There are lots of ways for dialogue to be less effective than it should be. Let’s examine a few:
Show, Don’t Tell
Characters in a scene are trying to resolve a problem. If you’ve done your job well, the audience is right there trying to solve the problem with the characters. Rather than spoon-feed your audience the answers, make them work for it. If you want the audience to think you’re character is smart, funny or sympathetic, don’t have someone tell him or her that she is those things. Show us! Have them say smart, funny or sympathetic things. And do the same with the results. Rather than have a character tell another how helpful they’ve been, show it in their response, a smile, a caress, something other than the obvious words.
Let Your Characters Talk
Over the course of your movie, the characters will take on voices of their own, and your audience will form their own opinions and relationships to your character. It is essential that your characters speak and sound like themselves. That means, they need to say things that are true to who they are – even if you the writer don’t like what they have to say. If you’ve written a bigot or racist, they had better have some pretty harsh things to say or no one will believe your characters. If you’re writing about a sexist pig, they’d going to have some serious opinions about women. Whatever kinds of characters you’ve put into your story, if they’re going to speak they need to sound authentic.
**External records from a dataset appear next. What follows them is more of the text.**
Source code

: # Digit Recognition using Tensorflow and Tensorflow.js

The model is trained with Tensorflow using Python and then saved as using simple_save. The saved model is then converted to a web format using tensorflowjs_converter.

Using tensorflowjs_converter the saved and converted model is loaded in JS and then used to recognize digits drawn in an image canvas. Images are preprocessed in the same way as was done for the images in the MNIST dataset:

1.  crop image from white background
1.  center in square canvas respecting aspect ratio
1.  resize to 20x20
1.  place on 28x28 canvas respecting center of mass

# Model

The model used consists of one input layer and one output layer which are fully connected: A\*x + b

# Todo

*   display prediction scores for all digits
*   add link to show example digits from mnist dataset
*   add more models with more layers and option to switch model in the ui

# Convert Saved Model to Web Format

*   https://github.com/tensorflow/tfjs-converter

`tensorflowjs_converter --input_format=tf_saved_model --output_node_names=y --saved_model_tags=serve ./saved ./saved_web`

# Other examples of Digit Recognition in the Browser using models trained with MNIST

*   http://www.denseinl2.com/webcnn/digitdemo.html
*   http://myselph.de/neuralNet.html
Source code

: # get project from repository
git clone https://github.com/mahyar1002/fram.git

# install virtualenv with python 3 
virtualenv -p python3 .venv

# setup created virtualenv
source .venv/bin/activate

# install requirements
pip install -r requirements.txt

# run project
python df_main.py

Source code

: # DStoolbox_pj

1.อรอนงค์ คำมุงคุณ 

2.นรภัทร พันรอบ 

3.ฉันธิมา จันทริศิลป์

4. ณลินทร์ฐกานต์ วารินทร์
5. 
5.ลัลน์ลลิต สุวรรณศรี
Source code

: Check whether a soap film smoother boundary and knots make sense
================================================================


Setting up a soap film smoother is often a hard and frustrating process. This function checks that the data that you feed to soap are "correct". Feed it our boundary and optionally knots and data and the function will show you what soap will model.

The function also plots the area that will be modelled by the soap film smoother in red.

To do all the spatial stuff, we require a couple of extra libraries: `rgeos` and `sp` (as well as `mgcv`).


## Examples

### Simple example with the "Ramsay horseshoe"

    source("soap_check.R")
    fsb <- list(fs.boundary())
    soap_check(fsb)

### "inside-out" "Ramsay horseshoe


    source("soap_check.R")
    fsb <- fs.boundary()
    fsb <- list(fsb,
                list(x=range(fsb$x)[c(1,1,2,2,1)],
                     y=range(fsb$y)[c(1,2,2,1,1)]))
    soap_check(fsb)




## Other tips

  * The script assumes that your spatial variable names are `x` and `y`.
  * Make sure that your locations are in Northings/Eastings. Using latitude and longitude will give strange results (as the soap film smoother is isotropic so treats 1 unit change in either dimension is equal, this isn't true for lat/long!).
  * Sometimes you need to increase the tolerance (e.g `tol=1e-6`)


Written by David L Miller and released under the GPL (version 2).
A common fear as a writer is to worry that you will be judged by your reader for what you have your characters say. This is never the case. An audience never assigns the intentions and ideologies of a character to the writer – unless those reprehensible ideas are the ones that triumph in the end. As long as the theme of your movie doesn’t support the unpleasant ideas expressed in your film, you won’t be held accountable. On the other hand, if you soften the impolitic speech of a character because of your own squeamishness, the audience will recognize your voice – the writer – behind the character, find the character inauthentic and no longer be engaged in your story.
Listen Up!
Like real people, characters usually don’t listen to what’s been said. They are listening to what they think they’ve heard, which is a combination of what’s been said by someone and what is going on in the listener’s brain. Characters ignore, misinterpret, project and hear what they want. It’s important to think about what’s being said as much as how it is being heard.
At the same time, your characters can’t jump ahead of the other characters to formulate a conclusion – especially when it is one that you, the writer, want to be uttered. You see this all the time in cop shows on TV. Characters will make suppositions and statement as facts which drive the plot in a specific direction. In TV, where plot is pressed for time, this has to be done on occasion. In films, when your characters get ahead of your audience, the audience loses interest in the story. The only time this works is when the conclusions are based on empirical data that has been presented to the audience but because it wasn’t the focal point of a scene so they might have missed it.
Don’t Pad the Work
Dialogue must be efficient. Every word matters. Filler lines, unnecessary speeches and even naked exposition serve no purpose and will only serve to throw your audience out of your script.
Meaningless words like: “Well…” “Um,” “Er;” questions like “What?” “Why?” “What did you say?” or “What do you mean?” should be avoided. So should any line where the character outright states the subtext of the line.”
Another mistake is long speeches. When needed speeches are important, but film is a visual medium that moves at a fast pace. Speeches take a long time to read. Even worse, they are often about ideas not emotions. And dialogue is about expressing the emotional truth of a moment. Sure, intellectual ideas can be intertwined but never at the price of emotional honesty.
Be Specific
If someone tells you that your characters are not clearly defined, their points of views are not understood or their wants are not clear, you have not done your homework. It will show in your dialogue. If you know who your characters are and what they want, so will your audience.
Read It Out Loud
Dialogue is meant to be spoken aloud. After you’ve written it, read it. Out loud. Even better, have someone else read it so that you can hear it. They don’t have to be actors. Get a handful of people together, promise them snacks and drinks, and ask them to read your dialogue aloud for you. While they read it, listen to what you’re hearing. If you’re on your own, record yourself reading it so that you can analyze it after.
Are parts more interesting than others? Does some of it fall flat? Does the exposition feel like exposition and not people talking? What else feels unnatural or stilted? You want to be as harsh as you can with your work here. The goal is not to celebrate what you’ve accomplished but to make it better. Like all writing, to do that you must be brutally honest with yourself about what works, what doesn’t and what can be improved.
How About You…?
What are some of your techniques for checking your dialogue? What are you rules for creating meaningful and memorable dialogue that can translate into repeatable moments?